[GRASS-dev] Re: [GRASS GIS] #1161: g.region and r.info decimel issue when using grass python libs

Thu Sep 30 18:19:12 EDT 2010

#1161: g.region and r.info decimel issue when using grass python libs
-------------------------+--------------------------------------------------
  Reporter:  isaacullah  |       Owner:  grass-dev@…              
      Type:  defect      |      Status:  closed                   
  Priority:  normal      |   Milestone:  6.4.1                    
 Component:  Python      |     Version:  6.4.0                    
Resolution:  invalid     |    Keywords:                           
  Platform:  All         |         Cpu:  All                      
-------------------------+--------------------------------------------------

Comment(by glynn):

 Replying to [comment:3 cmbarton]:

 > > These functions simply parse the (decimal) output from g.region and
 r.info. Python has printf-like formatting operations if you wish to use
 them.
 >
 > Actually this is not what seems to be happening.

 Yes it is.

 > g.region and r.info produce single precision values, as expected.

 g.region and r.info produce '''decimal''' values using
 G_format_{northing,easting}, which uses either %.15g or %.8f (except for
 lat/lon, which uses DMS). Both of these are better than IEEE single-
 precision which has between 6 and 7 decimal digits. %.15g uses 15 decimal
 digits (trailing zeros after the decimal pointer are omitted, as is the
 decimal point itself if it is not required); %.8f uses as many digits as
 are required before the decimal point and a further 8 digits after it.

 > But the python library functions do not seem to be getting values from
 these--

 The Python functions are wrappers around "g.region -g" and "r.info
 -rgstmpud", which parse the output into a dictionary, with the strings
 parsed using float(), int() or float_or_dms() as appropriate.

 > or are doing something strange with the values after the fact

 Yes; if by "strange" you mean converting them to (double precision) binary
 floating point values (which is a lossy operation; 10^-n^ (for n >= 1)
 isn't exactly representable in binary).

 OTOH, that isn't all that strange, given that the values started out as
 floating point before g.region/r.info converted them to decimal (which
 itself may be lossy; %.15g isn't quite enough for double precision, which
 has slightly better than 15 decimal digits of precision).

 > --in order to come up with double precision values.

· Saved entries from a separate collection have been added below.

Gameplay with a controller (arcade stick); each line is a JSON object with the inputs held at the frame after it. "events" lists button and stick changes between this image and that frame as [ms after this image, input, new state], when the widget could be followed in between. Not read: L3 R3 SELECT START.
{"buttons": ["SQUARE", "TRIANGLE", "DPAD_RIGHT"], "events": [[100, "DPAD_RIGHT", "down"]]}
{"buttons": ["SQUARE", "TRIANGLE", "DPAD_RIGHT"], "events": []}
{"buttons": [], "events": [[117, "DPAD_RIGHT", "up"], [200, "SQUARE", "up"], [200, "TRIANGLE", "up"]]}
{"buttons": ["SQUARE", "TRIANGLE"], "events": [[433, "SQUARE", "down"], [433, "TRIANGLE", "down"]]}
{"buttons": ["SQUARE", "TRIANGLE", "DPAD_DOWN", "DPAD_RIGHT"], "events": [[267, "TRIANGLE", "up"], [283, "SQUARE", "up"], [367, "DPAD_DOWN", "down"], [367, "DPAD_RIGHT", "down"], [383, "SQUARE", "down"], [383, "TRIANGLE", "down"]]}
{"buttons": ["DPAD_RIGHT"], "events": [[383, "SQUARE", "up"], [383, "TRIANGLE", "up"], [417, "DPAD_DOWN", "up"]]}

The result is that
 the values in the dictionary produced by grass.region() and
 grass.raster_info() are *different* from the values that come from
 g.region or r.info. Therein lies the problem.

 The values which come from g.region or r.info are '''strings''', each
 comprising a decimal representation of a number. Most of the things which
 you might want to do with that information will expect numbers rather than
 strings, so the Python functions convert them to numbers automatically.

 We could use Python's "decimal" package, although that doesn't work with
 everything, still doesn't necessarily give you the original value, and
 serves no purpose other than to work around bugs in scripts which expect
 to be able to perform floating-point comparisons using "==" or (worse
 still) string comparison. But if someone is making that kind of mistake,
 they will have far bigger problems.

 If you really need the exact output from g.region/r.info, use
 grass.parse_command() (which will parse key/value output into a dictionary
 but will leave the values as strings). But don't expect other commands to
 return identical strings for the same information; there is no one
 "correct" format string for coordinates.

 > A region set using g.region is different from a region set using
 grass.region(). The difference is not much

 In the example give, it's around 10 microns. I'm not convinced that there
 is a single set of geospatial data in existence which genuinely has that
 accuracy.

 > but it is enough to cause problems if you are comparing regions in a
 boolean way

 Which is a bug, and not one which will be solved by any changes to the
 Python library. Any program which parses the output from g.region or
 r.info will have exactly the same issues.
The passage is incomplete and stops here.